GIVEN PASSAGE:
Activity Retry + Timeout
Lesson 8: Building Resilient Fault-Tolerant Systems
Master the art of building resilient Temporal workflows through sophisticated retry policies, timeout strategies, and failure handling patterns.
Objective
By the end of this lesson, you will understand:
- ✅ Retry policy deep dive with exponential backoff strategies
- ✅ Timeout configurations for different operation types
- ✅ Failure classification - retriable vs non-retriable errors
- ✅ Activity heartbeats for long-running operations
- ✅ Advanced retry patterns and circuit breakers
- ✅ Monitoring and observability for resilient systems
1. Retry Policy Deep Dive
Exponential Backoff Strategy
RetryOptions.newBuilder()
.setInitialInterval(Duration.ofSeconds(1)) // Start with 1 second
.setMaximumInterval(Duration.ofMinutes(5)) // Cap at 5 minutes
.setBackoffCoefficient(2.0) // Double each time
.setMaximumAttempts(10) // Try up to 10 times
.build()
// Retry intervals: 1s, 2s, 4s, 8s, 16s, 32s, 64s, 128s, 256s, 300s (capped)
Exponential backoff prevents overwhelming failed services while allowing recovery
Operation-Specific Retry Strategies
class ResilientWorkflowImpl {
// Database queries: Quick retries, many attempts
private val databaseActivity = Workflow.newActivityStub(
DatabaseActivity::class.java,
ActivityOptions.newBuilder()
.setRetryOptions(
RetryOptions.newBuilder()
.setInitialInterval(Duration.ofMillis(500))
.setMaximumInterval(Duration.ofSeconds(30))
.setBackoffCoefficient(1.5)
.setMaximumAttempts(15)
.build()
)
.build()
)
// Continued on next slide...
More Retry Strategies
// External API calls: Conservative retries
private val apiActivity = Workflow.newActivityStub(
ExternalApiActivity::class.java,
ActivityOptions.newBuilder()
.setRetryOptions(
RetryOptions.newBuilder()

MATERIAL PROVIDED:
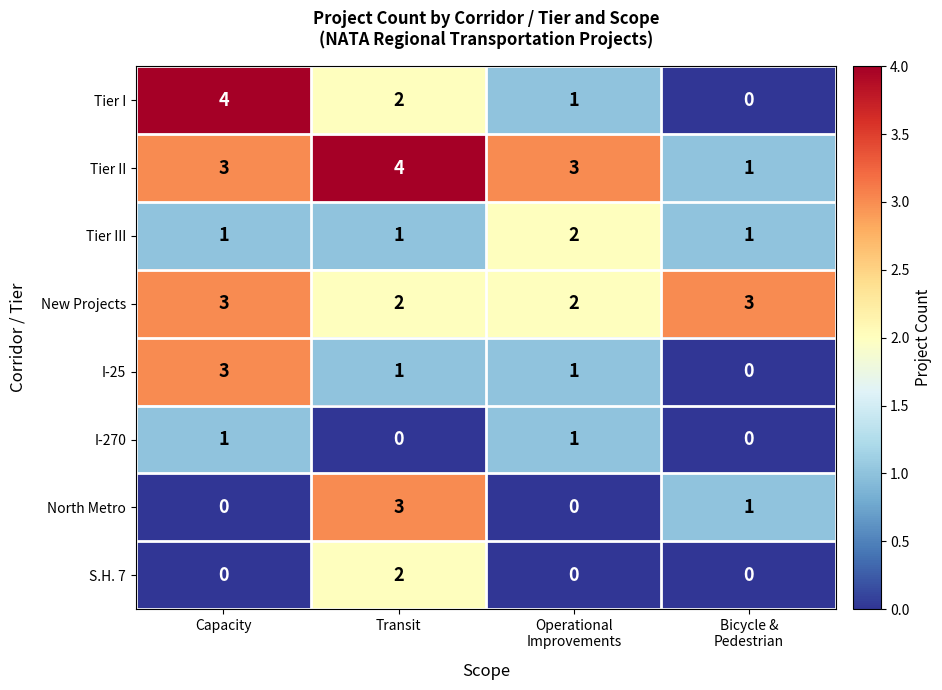

What is the difference between the maximum and minimum values in the North Metro series?

3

DIRECTIONS: Could you carry on the Temporal retry-and-timeout lesson from its last line? The material has no role in this.

ANSWER TO THIS EXERCISE:
.setInitialInterval(Duration.ofSeconds(5))
.setMaximumInterval(Duration.ofMinutes(10))
.setBackoffCoefficient(3.0)
.setMaximumAttempts(5)
.build()
)
.build()
)
// Payment processing: Careful retries
private val paymentActivity = Workflow.newActivityStub(
PaymentActivity::class.java,
ActivityOptions.newBuilder()
.setRetryOptions(
RetryOptions.newBuilder()
.setInitialInterval(Duration.ofSeconds(2))
.setMaximumInterval(Duration.ofMinutes(2))
.setBackoffCoefficient(2.0)
.setMaximumAttempts(3)
.build()
)
.build()
)
}
2. Timeout Configurations
Timeout Types and Usage
ActivityOptions.newBuilder()
// Total time allowed (including all retries)
.setScheduleToCloseTimeout(Duration.ofMinutes(30))
// Time for single execution attempt
.setStartToCloseTimeout(Duration.ofMinutes(5))
// Maximum time waiting in queue
.setScheduleToStartTimeout(Duration.ofMinutes(2))
// Heartbeat frequency (for long-running activities)
.setHeartbeatTimeout(Duration.ofSeconds(30))
.build()
Different timeout types serve different purposes in the activity lifecycle
Timeout Strategy Matrix
Operation Type | Start-to-Close | Schedule-to-Close | Heartbeat | Rationale |
---|---|---|---|---|
Quick validation | 10s | 30s | N/A | Fast operations |
Database query | 30s | 5m | N/A | Network + DB time |
File processing | 10m | 1h | 30s | Long operations need heartbeat |
External API | 2m | 15m | N/A | Network dependencies |
Email sending | 1m | 10m | N/A | External service |
Match timeouts to actual operation characteristics and business requirements
3. Failure Classification
Retriable vs Non-Retriable Failures
@Component
class PaymentActivityImpl : PaymentActivity {
override fun processPayment(paymentInfo: PaymentInfo): PaymentResult {
try {
return paymentGateway.charge(paymentInfo)
} catch (e: Exception) {
when (e) {
// Retriable: Temporary issues
is ConnectTimeoutException,
is SocketTimeoutException,
is ServiceUnavailableException -> {
throw ApplicationFailure.newFailure(
"Temporary payment service issue: ${e.message}",
"PAYMENT_SERVICE_TEMPORARY_ERROR"
)
}
// Continued on next slide...
More Failure Classification
// Retriable: Rate limiting
is RateLimitException -> {
// Longer delay for rate limiting
throw ApplicationFailure.newFailure(
"Rate limited by payment service",
"PAYMENT_RATE_LIMITED"
)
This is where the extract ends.